NOT: Ahmet Mithat Efendi, Fransa’da natüralistlere karşı çıkan sembolistleri edebiyatı soysuzlaştırdıkları  için verilen bu ismi aynı işlevi gördüklerine inandığı Servet-i Fünun  edebiyatına itham ederek “Dekadanlar” isimli makale yazar ve bu tartışma başlar.

Şiir Anlayışları

18.   Sanatçıların hepsi Divan edebiyatına karşı olsalar da aruzu kullanmaktan da geri kalmamışlardır.Sadece Tevfik Fikret, çocuk şiirlerini kaleme aldığı “Şermin ” isimli eserini heceyle yazmıştır.

19.   Aruzu da Türkçeye başarıyla uygulamışlardır. Özellikle Tevfik Fikret, bunu  ustalıkla yapmıştır.

20.   Şiirde sone , terza-rima  ve triyole gibi Batı’dan  aldıkları nazım biçimini kullanmışlardır. Bunun yanında rahat yazmaya kolaylık sağladığı için serbest nazıma benzer ve her dizede aruzun  farklı bir kalıbını kullanarak  serbest müstezat  diye bir türü geliştirdiler.
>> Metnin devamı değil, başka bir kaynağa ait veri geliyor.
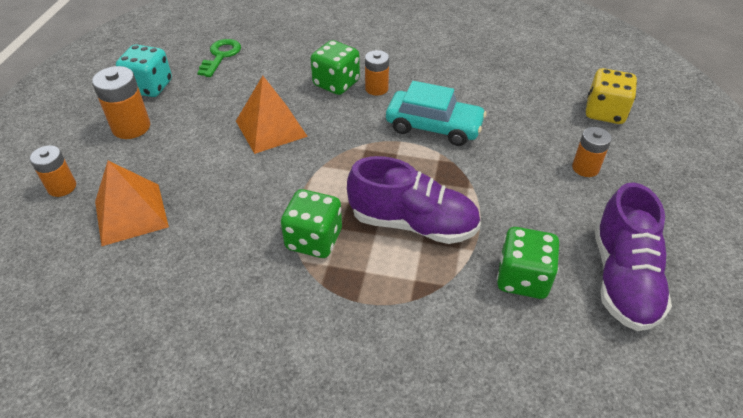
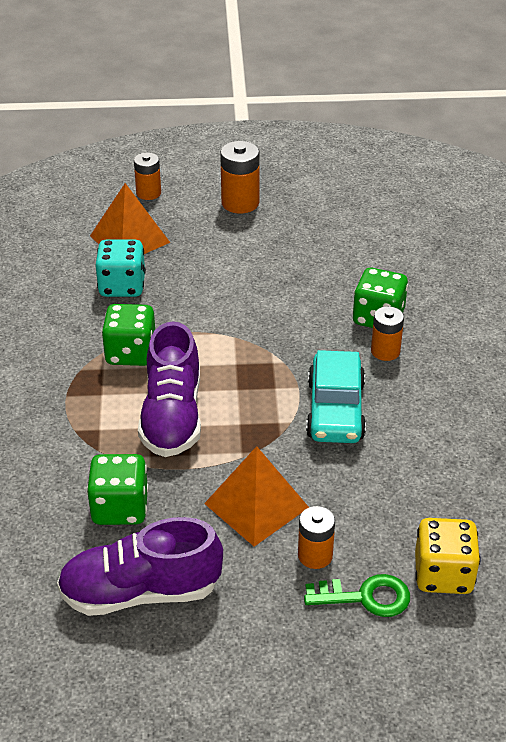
camera: 75 degrees right, 5 degrees down
turquoise dice [116,44,172,97] -> turquoise dice moved to [95,240,146,297]
green key [197,39,241,77] -> green key moved to [304,574,410,617]
orange pyramid [236,76,308,154] -> orange pyramid moved to [204,446,309,547]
21.   Nazım nesre yaklaştırdılar. Beyit bütünlüğü yerine konu bütünlüğünü sağladılar.

22.   Şairler, mısra bağımsızlığı anlayışına  ve ifadenin dize sonunda bitmesi geleneğine karşı çıkarak bir cümleyi tek dizede ya da beyitte değil de birkaç dizede ya da  beyitte tamamlamışlardır. Buna ”anjanbman ” denir.

23.   Şiirde musikiye önem verilmiştir ve ayrıca seçilen sözcüklerin ahenk oluşturması için gayret sarf etmişlerdir.

24.   Kafiyenin göze göre değil kulağa göre olması gerektiğini tekrar vurguladılar. Bunda Recaizade Mahmut  katkısı oldukça büyüktür. Muallim Naci’yle girdiği kafiye tartışmasını kazanması Servet-i Fünuncuları etkilemiştir.

25.   Aşk , tabiat,aile, ölüm, karamsarlık gibi konular başlıca temaları olmuştur.

26.   Servet-i Fünun edebiyatını şiirde Tevfik Fikret, Cenap Sahabettin, Ali Ekrem (Bolayır), Hüseyin Suat Yalçın, Hüseyin Siret ,  Faik Ali Ozansoy, Süleyman Nazif, Süleyman Nesip, Ahmet Reşit ve Celal Sahir Erozan temsil etmiştir. Halit Ziya Uşaklıgil, Mehmet Rauf, Hüseyin Cahit Yalçın, Ahmet Hikmet Müftüoğlu, Safvetî Ziya ve Ahmet Şuayb ise düzyazı yazarlarıdır.

NOT: Servet-i Fünun edebiyatının belki de en önemli özelliği sanatı ön planda tutarak modern edebiyatın kurulmasına katkıda bulunmuş olmasıdır.

NOT: Tanzimat devrinde gazetecilik Servet-i  Fünun devrinde dergicilik ön plandadır.